Misc.: June 2004 Archives

A couple of weeks back, New York magazine featured an unusually large and extensive spread of photos from the new show at the Municipal Art Society, "Governor's Island: Lost and Found". The photos by Lisa Kereszi and Andrew Moore catalog the now deserted island which has been transferred from Federal control to New York State for the price of $1. The show consists of interiors and exteriors of the buildings on the island, all of which appear to be in reasonably good shape, though completely stripped of anything that wasn't locked down. Moore, a professor of photography at Princeton, has done some excellent architectural work and both interior and exterior images in this show. Kereszi stuck mainly to interiors, one of which I've displayed above. Oddly, in investigating her work, I ran across a portrait of a former co-worker of mine, Jabe Bloom, in Zing magazine.
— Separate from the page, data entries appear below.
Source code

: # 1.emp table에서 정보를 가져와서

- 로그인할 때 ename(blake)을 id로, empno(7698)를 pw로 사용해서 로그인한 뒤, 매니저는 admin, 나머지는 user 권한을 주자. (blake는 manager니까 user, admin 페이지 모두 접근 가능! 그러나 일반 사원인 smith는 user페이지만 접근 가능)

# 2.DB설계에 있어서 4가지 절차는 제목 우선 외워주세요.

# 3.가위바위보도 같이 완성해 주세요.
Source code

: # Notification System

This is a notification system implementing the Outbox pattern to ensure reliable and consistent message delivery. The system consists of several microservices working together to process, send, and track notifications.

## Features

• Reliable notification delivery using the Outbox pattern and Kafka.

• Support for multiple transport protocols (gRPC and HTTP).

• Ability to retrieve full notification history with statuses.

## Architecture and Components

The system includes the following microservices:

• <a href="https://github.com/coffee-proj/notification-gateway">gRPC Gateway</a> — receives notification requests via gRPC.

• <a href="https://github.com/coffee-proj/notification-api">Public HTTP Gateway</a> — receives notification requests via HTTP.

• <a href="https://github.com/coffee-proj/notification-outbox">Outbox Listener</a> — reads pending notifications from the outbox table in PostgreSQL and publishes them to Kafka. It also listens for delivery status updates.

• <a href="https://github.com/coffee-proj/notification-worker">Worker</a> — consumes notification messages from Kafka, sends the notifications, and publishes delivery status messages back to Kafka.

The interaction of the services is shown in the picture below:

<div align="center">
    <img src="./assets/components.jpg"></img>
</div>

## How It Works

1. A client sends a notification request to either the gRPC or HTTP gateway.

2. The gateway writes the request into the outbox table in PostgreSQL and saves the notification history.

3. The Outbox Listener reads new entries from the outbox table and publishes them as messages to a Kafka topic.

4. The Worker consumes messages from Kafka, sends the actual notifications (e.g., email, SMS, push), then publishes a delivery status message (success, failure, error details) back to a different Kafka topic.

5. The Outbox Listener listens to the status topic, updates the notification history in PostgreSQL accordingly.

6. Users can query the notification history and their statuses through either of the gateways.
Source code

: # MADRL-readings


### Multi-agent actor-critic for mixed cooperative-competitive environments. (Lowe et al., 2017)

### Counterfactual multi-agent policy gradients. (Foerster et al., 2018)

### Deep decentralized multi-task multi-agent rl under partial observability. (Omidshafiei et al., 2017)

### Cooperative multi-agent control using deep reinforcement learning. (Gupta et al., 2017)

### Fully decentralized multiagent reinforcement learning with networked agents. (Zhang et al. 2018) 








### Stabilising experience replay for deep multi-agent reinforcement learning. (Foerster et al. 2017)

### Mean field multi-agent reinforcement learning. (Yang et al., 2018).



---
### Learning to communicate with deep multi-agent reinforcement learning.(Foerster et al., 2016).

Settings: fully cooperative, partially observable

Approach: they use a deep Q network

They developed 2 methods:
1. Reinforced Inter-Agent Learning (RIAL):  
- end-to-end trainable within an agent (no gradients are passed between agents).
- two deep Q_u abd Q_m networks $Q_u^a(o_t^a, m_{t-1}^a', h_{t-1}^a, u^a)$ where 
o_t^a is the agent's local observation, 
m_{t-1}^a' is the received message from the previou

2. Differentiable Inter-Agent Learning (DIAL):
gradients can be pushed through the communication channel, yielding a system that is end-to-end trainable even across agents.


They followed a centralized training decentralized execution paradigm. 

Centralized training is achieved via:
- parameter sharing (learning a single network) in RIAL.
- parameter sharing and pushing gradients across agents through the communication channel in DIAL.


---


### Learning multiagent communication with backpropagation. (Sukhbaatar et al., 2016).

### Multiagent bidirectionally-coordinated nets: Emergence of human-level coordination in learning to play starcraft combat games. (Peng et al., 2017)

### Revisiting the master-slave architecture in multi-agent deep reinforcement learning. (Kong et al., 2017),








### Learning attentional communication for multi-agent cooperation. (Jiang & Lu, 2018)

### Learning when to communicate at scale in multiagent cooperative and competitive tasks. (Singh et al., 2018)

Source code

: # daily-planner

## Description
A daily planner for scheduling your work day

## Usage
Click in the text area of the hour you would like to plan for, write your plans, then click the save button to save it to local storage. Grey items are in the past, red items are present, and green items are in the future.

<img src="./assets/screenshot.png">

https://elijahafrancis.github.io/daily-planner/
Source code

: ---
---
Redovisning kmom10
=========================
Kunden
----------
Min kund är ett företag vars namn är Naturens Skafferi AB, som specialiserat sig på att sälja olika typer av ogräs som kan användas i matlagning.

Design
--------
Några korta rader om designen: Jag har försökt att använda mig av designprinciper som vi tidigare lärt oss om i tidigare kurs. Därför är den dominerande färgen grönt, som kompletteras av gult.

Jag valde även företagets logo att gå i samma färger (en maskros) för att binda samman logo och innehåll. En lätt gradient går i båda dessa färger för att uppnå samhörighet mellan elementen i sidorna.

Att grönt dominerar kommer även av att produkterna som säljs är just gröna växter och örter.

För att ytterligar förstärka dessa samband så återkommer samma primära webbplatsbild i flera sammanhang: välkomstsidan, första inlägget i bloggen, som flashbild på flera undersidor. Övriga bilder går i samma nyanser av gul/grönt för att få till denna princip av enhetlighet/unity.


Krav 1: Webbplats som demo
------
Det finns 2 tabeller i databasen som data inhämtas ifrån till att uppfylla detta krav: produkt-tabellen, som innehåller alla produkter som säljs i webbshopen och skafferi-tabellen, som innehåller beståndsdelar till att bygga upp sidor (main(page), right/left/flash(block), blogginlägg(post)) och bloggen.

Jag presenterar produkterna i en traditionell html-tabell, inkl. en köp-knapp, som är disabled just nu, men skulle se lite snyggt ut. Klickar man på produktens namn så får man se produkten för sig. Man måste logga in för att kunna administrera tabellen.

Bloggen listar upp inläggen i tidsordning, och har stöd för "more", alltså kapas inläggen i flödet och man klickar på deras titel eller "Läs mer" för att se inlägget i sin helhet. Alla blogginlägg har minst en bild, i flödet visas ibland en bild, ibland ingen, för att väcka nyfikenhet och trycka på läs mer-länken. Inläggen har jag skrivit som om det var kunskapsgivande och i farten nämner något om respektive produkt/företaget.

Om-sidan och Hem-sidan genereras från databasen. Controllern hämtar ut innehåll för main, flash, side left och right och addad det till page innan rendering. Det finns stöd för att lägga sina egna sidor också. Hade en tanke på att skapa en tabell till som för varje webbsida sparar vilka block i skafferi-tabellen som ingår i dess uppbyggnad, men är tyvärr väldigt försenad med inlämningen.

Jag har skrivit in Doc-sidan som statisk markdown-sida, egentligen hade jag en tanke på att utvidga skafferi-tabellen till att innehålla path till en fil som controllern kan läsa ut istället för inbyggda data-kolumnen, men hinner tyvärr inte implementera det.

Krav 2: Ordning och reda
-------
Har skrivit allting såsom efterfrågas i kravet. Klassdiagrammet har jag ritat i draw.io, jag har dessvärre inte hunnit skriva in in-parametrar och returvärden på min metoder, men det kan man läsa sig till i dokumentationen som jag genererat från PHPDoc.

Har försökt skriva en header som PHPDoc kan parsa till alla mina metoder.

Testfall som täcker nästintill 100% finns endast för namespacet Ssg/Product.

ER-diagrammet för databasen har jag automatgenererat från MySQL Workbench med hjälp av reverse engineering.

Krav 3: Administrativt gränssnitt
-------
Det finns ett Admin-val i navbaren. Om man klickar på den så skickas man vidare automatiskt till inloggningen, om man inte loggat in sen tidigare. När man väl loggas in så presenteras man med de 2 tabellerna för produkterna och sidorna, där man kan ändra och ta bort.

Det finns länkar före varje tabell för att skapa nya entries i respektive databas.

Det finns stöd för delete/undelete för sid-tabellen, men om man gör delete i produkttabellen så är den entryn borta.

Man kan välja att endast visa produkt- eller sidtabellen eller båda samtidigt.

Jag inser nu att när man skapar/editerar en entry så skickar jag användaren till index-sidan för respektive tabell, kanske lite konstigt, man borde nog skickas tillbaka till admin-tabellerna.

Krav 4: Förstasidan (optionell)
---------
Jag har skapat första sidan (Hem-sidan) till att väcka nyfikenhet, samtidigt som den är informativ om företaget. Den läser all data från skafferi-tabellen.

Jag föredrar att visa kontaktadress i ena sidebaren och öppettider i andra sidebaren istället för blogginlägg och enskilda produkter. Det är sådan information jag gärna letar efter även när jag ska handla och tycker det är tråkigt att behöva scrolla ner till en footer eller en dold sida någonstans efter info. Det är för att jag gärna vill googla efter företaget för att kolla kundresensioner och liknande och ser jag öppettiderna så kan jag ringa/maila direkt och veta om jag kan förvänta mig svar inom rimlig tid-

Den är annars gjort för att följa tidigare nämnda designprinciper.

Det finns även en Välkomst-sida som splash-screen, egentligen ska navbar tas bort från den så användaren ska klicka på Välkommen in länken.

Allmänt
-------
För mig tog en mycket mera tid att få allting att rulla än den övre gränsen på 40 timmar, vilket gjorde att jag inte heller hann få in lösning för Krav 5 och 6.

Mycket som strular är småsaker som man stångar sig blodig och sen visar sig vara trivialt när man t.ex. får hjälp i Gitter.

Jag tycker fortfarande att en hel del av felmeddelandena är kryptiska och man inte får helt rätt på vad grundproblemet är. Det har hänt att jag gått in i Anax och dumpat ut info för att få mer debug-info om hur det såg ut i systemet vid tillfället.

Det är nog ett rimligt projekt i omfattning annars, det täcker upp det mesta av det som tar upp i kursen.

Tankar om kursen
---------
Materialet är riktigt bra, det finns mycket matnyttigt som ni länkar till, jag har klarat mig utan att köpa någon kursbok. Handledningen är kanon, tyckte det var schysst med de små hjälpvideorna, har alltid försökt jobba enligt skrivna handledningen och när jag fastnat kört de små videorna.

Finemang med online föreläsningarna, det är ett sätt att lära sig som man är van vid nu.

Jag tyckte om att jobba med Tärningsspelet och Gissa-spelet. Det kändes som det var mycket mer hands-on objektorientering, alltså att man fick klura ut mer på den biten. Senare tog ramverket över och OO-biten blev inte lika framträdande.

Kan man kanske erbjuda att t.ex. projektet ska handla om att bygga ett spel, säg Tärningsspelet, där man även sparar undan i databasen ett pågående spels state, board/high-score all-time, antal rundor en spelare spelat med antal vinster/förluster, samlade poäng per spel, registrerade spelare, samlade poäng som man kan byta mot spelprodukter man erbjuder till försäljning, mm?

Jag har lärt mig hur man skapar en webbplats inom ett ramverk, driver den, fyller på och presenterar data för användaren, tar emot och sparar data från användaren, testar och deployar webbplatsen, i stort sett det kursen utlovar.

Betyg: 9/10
We all seem to have a fascination with deserted habitats. I recently was in Nevada where ghost towns litter the desert and old Virginia City has been repopulated with gambling tourists. "Lost and Found" follows in the same vein as the recent Andreas Magdanz show of photographs of the Dienststelle Marienthal, a Cold War-era bunker in the former West Germany. Robert Polidori's Chernobyl photos, "Zones of Exclusion", also come to mind. These empty spaces, littered with the debris of former lives, are intimate portraits of people long gone.